▶ **YOUR ASSIGNMENT**: Pull out every line below that holds the word "在他看来".

Saved entries
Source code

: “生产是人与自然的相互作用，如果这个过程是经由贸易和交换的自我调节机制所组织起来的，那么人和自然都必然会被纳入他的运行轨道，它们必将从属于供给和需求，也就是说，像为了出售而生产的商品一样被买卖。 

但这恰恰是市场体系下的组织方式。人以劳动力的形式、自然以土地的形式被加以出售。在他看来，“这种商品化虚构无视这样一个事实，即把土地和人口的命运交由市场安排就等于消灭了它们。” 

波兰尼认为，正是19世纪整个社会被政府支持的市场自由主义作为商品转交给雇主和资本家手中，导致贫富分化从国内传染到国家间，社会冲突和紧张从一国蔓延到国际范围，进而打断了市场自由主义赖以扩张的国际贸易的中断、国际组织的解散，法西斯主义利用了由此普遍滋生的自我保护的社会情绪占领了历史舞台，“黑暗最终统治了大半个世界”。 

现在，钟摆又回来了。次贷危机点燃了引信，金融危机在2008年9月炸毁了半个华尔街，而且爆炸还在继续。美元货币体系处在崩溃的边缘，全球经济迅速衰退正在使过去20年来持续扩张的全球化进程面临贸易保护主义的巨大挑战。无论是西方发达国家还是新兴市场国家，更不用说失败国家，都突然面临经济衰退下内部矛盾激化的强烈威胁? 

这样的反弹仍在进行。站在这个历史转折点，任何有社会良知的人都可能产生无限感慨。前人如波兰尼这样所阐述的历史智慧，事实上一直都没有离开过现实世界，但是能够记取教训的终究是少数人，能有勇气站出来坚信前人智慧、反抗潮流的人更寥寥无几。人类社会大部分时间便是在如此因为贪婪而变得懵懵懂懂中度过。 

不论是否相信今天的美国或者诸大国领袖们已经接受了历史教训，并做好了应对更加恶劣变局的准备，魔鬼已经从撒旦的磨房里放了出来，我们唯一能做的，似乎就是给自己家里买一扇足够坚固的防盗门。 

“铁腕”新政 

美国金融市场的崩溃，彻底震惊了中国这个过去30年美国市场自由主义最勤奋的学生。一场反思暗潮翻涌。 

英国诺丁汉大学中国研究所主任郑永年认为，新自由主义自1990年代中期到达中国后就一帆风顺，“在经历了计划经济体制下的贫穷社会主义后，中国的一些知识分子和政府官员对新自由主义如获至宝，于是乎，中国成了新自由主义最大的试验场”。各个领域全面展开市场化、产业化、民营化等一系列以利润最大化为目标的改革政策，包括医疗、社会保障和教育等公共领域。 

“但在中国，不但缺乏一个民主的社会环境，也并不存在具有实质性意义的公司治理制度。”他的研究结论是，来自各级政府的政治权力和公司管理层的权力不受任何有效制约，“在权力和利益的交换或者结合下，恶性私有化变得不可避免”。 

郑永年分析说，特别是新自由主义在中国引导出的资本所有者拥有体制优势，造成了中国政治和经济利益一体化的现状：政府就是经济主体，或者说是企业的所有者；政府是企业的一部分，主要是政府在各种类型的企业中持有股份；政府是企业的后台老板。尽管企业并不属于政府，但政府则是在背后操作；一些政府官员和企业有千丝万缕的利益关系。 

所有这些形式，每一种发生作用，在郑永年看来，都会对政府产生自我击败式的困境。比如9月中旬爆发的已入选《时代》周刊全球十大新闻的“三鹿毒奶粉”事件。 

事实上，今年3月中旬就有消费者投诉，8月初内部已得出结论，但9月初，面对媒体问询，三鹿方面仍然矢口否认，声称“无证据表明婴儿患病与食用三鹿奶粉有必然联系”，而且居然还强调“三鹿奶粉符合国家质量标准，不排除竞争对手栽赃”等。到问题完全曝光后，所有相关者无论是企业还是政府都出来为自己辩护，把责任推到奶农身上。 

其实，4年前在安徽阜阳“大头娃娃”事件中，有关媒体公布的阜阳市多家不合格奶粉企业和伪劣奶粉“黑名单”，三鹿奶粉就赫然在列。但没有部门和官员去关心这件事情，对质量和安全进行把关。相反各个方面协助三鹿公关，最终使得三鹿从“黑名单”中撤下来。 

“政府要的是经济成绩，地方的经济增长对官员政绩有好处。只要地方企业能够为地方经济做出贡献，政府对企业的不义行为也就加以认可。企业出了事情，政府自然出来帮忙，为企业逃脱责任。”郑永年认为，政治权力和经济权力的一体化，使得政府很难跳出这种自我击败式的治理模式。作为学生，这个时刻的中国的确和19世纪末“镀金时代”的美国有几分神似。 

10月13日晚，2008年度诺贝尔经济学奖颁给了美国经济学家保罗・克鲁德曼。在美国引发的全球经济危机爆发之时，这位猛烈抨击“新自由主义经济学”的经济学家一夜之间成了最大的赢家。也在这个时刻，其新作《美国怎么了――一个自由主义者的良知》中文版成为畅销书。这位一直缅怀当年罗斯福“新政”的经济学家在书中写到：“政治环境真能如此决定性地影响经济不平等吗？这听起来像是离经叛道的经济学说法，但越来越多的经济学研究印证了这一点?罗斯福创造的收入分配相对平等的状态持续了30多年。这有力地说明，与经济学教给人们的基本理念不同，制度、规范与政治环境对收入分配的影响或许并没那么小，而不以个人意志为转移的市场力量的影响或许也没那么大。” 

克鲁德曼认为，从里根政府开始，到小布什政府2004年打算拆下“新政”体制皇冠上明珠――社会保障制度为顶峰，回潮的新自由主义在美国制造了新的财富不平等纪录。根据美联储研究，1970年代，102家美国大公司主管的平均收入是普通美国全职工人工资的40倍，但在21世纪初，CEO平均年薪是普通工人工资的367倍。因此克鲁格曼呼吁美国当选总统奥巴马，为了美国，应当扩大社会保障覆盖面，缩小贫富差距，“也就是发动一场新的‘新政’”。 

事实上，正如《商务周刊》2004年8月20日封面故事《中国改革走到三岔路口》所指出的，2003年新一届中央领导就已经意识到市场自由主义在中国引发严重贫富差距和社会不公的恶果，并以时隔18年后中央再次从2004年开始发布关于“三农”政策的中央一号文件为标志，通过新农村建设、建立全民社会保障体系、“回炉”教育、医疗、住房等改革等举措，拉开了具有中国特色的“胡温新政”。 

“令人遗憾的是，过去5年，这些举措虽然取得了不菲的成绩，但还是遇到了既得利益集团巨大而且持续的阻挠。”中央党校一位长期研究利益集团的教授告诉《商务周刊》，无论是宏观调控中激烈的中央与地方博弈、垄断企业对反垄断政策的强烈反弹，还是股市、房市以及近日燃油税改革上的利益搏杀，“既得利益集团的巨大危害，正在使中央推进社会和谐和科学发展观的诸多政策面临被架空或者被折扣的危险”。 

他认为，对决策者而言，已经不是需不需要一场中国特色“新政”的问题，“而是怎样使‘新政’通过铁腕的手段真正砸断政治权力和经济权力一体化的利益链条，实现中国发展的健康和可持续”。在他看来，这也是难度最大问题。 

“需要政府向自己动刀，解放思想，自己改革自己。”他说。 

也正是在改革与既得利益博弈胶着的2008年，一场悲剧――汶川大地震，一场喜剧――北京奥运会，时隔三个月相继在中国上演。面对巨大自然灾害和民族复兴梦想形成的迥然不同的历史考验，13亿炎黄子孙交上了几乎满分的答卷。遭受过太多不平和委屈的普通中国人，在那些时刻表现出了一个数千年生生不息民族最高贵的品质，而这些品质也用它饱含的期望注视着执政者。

▶ **TASK OUTPUT**:
但这恰恰是市场体系下的组织方式。人以劳动力的形式、自然以土地的形式被加以出售。在他看来，“这种商品化虚构无视这样一个事实，即把土地和人口的命运交由市场安排就等于消灭了它们。” 
他认为，对决策者而言，已经不是需不需要一场中国特色“新政”的问题，“而是怎样使‘新政’通过铁腕的手段真正砸断政治权力和经济权力一体化的利益链条，实现中国发展的健康和可持续”。在他看来，这也是难度最大问题。 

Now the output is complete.